Retinal vascular proliferative tumour^[8]

• Description - this is a rare tumour involving the glial cells and the vessels and is characterised by single or multiple nodules on the retinal surface. It usually occurs in healthy patients and is often mistaken for other pathologies (eg retinal angiomas or amelanotic choroidal melanomas). However, in 25% of cases, it arises as a complication of other ocular disease such as retinitis pigmentosa, uveitis, retinal detachment, congenital toxoplasmosis, and Coats' disease.
• Presentation - (most commonly) fourth to sixth decade: blurring of vision ± floaters ± photopsia (flashing lights).
• Management - observation (small, uncomplicated peripheral lesions), cryotherapy, laser photocoagulation or brachytherapy. Occasionally, vitreoretinal surgery is required.
• Prognosis - this varied between patients and may be non-progressing (or slowly progressing) in some patients and rapidly progressing in others. There is a guarded visual prognosis. There are a number of complications that can further limit the outlook: haemorrhage, exudation, macular oedema and retinal detachment.

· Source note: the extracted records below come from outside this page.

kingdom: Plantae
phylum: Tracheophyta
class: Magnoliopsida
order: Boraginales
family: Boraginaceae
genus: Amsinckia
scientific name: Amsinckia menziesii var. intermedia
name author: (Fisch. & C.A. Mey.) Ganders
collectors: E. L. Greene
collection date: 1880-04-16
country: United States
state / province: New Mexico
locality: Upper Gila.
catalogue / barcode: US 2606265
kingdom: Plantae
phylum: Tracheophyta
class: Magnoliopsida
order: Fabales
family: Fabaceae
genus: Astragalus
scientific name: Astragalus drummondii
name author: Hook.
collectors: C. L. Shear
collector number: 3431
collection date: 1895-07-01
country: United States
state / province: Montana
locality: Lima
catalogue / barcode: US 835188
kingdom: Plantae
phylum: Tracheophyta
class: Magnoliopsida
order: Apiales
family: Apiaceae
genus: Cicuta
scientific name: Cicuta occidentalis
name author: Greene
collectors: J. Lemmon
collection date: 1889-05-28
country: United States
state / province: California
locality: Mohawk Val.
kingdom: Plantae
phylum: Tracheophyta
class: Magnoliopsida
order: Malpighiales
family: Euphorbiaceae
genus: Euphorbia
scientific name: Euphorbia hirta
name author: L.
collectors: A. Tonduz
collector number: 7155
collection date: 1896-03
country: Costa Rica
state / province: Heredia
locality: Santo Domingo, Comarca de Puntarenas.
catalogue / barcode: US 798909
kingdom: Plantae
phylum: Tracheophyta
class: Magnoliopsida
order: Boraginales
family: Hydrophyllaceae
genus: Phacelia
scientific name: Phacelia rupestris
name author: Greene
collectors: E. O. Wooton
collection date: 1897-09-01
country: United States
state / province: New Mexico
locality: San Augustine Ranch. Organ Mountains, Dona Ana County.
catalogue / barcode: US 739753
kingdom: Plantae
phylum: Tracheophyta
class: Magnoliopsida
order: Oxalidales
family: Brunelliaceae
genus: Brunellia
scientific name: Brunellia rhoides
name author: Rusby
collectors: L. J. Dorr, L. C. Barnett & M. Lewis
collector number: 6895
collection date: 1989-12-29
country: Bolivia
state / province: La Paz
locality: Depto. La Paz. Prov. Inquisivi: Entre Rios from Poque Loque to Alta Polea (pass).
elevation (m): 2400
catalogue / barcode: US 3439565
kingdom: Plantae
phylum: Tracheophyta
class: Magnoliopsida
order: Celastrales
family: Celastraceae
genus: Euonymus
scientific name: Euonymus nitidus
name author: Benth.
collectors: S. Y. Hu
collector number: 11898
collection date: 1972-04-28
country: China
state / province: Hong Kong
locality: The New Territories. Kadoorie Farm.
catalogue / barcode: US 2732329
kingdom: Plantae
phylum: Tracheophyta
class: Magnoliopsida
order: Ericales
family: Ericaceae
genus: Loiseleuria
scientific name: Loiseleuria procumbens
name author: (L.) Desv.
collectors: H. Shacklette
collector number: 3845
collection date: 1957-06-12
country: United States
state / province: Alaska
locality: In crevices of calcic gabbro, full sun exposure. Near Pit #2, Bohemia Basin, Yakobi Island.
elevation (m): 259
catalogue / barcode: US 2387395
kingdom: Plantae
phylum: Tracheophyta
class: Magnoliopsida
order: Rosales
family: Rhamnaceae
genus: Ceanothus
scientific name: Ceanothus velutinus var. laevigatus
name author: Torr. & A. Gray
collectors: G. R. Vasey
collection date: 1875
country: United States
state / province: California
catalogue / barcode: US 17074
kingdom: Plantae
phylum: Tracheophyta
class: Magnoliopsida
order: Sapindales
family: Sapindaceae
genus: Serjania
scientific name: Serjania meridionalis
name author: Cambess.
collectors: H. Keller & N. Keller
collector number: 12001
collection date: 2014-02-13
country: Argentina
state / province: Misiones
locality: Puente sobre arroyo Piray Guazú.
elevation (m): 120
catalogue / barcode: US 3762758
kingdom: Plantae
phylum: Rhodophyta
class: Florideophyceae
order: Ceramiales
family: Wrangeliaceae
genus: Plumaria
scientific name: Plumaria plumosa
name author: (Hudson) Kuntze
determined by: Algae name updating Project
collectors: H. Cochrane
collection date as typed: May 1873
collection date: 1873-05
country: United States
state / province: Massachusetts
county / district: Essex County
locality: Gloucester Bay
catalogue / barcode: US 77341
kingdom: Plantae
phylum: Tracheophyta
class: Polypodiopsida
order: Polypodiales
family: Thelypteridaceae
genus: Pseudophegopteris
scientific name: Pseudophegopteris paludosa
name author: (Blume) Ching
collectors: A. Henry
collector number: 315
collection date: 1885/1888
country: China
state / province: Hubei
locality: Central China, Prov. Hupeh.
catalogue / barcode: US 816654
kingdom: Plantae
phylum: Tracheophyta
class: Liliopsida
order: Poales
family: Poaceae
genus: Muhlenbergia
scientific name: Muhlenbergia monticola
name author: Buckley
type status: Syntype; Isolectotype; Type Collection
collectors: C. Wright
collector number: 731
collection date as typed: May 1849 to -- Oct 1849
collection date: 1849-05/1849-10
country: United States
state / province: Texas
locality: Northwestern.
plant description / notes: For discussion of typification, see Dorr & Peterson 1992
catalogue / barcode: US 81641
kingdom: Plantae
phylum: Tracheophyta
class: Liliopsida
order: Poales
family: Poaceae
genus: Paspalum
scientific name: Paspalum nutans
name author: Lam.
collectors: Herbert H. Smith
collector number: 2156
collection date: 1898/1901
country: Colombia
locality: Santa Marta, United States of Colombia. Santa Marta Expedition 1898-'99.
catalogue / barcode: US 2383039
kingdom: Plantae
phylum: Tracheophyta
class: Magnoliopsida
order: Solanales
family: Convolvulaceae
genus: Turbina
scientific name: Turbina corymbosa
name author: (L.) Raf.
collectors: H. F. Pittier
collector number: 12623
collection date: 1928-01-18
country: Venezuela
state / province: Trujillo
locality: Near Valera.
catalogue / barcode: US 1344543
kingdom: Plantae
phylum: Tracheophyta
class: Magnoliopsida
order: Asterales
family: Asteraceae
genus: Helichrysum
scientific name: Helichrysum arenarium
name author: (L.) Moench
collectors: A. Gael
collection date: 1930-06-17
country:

Tumours of the retinal pigment epithelium

• Congenital hypertrophy of the retinal pigment epithelium (CHRPE)^[4] - this is a common benign lesion occurring in about 1% of the population.^[3] It is a proliferation of the retinal pigment epithelium associated with a hypertrophy of their melanin granules. It is said to be typical or atypical.
  • Typical CHRPE - these may be solitary or grouped lesions which show various pigmentation patterns. These need to be clinically distinguished from melanoma.
  • Atypical CHRPE - these multiple, haphazardly placed lesions show variability in size and degree of pigmentation. These are bilateral.^[3] They may be associated with familial adenomatous polyposis, Gardner's syndrome and Turcot's syndrome.
  Typical lesions are simply observed over time. Individuals with atypical lesions need a prompt investigation of their family history for bowel disease.
• Retinal pigment epithelium adenoma^[9] - this is an unusual and benign condition and presents as a black lesion. It is monitored and managed conservatively.
• Retinal pigment epithelium adenocarcinoma^[9] - this is an extremely rare condition which, up until now, has not been found to spread beyond the eye. It is more documented in females and tends to present as a prolonged inflammation of the eye. Atypical choroidal melanoma was the initial diagnosis in almost all cases. Treatment is with enucleation of the eye.
• Combined hamartoma of the retinal pigment epithelium and retina^[3] - this is a rare, usually unilateral malformation involving the retinal pigment epithelium, the retinal astrocytes and retinal vasculature. It tends to affect males and is found more commonly in patients with neurofibromatosis-2 (occasionally neurofibromatosis-1). It presents with decreased vision, floaters and leucocoria.
• Hamartoma of the retinal pigment epithelium^[4] - this is an uncommon, well-circumscribed, jet-black lesion usually found at the macula.